Explore the material =>
1. Please translate this sentence from the template deduction thread below into Spanish: "So the parameter type cannot be used to deduce the result of std::conditional."
2. Write what comes next in the template deduction thread below, starting right after its final sentence.

Source document =>
◇ ◇ ◇ ◇ ◇
Couldn't deduce template parameter 'T' for function arguments using std::conditional

Question

Given this piece of code:

#include <type_traits>

template<typename T>
auto sqr(typename std::conditional<sizeof(T) <= sizeof(int), T, const T&>::type a)
{return a*a;}

int main(void)
{
    auto x = sqr<int>(10); //works
    auto y = sqr(10);      //ERROR: couldn't deduce template parameter 'T'
}

What causes the automatic type deduction fail when calling sqr(10) ? Is there a way I can call sqr() without explicitly defining the type?

Answer 1

You have an undeduced context here. To give an intuition as to why, note that ::type must be the actual type of 10 , but you want it to depend on the type of 10 indirectly. So the parameter type cannot be used to deduce the result of std::conditional .

If you seek to "optimize" functions to pass by value, the solution is overloading with SFINAE.
◇ ◇ ◇ ◇ ◇
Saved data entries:

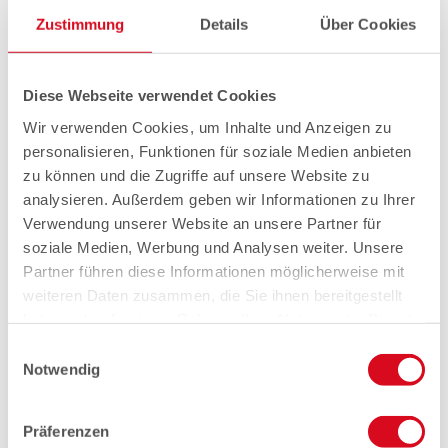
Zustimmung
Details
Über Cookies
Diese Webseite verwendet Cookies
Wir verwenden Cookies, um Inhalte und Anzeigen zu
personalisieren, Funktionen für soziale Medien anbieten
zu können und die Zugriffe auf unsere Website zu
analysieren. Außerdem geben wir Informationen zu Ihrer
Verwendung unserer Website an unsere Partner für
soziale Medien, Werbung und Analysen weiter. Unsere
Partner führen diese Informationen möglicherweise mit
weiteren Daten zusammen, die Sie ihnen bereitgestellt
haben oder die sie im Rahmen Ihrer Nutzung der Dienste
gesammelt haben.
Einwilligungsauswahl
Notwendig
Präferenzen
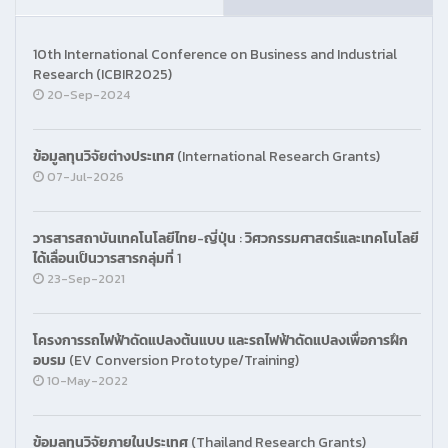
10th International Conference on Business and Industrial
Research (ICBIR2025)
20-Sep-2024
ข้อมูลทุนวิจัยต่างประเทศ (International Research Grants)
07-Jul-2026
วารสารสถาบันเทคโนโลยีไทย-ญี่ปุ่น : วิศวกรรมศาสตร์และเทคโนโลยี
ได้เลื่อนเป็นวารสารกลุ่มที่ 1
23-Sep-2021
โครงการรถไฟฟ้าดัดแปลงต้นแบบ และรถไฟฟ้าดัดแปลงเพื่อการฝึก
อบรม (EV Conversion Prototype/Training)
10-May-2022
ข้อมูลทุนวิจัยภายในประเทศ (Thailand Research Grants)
◇ ◇ ◇ ◇ ◇
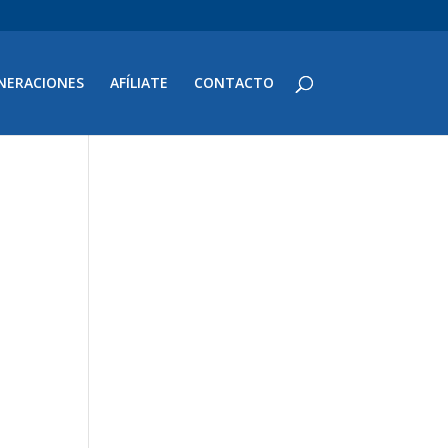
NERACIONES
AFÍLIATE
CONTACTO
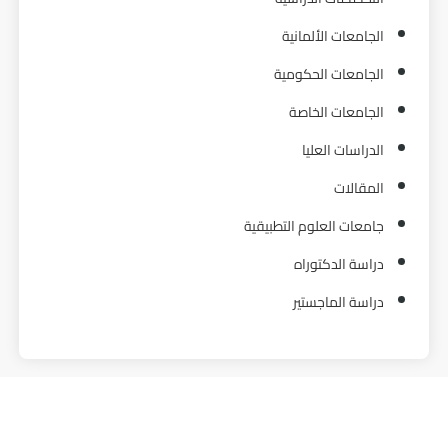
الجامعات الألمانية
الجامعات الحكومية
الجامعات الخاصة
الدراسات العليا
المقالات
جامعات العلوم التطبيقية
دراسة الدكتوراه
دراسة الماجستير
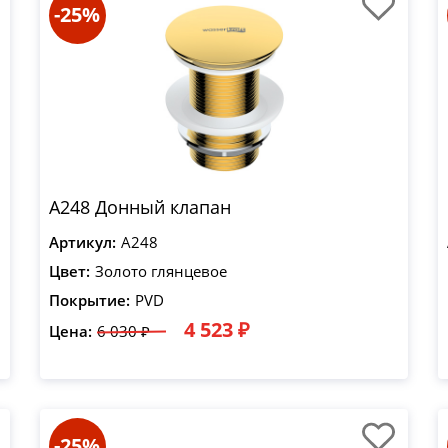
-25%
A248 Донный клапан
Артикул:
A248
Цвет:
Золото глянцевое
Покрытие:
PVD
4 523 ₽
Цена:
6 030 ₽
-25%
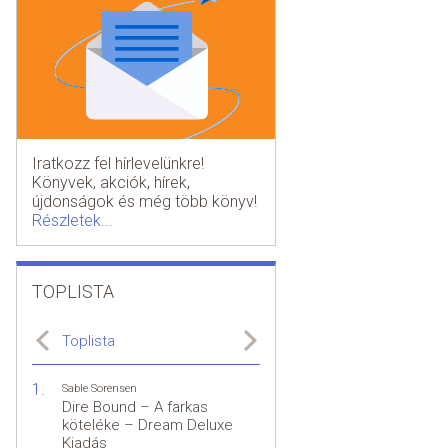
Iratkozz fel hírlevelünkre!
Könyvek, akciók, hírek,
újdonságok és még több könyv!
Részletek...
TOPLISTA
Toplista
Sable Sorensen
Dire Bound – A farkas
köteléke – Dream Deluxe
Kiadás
◇ ◇ ◇ ◇ ◇
Responses to the exercise =>
1. Por lo tanto, el tipo del parámetro no puede usarse para deducir el resultado de std::conditional.

2.
template<typename T, typename = std::enable_if_t<(sizeof(T) > sizeof(int))>> // base case
auto sqr(const T& a)
{return a*a;}

template<typename T, typename = std::enable_if_t<sizeof(T) <= sizeof(int)>> // more refined case case
auto sqr(T a)
{return a*a;}

---

Alternatively, and to support more conditions, you can use std::enable_if_t to add a SFINAE friendly non-type parameter (for example a pointer). As @Jarod42 suggested:

template<typename T, std::enable_if_t<sizeof(T) <= sizeof(int), int*> = nullptr>
auto sqr(T a)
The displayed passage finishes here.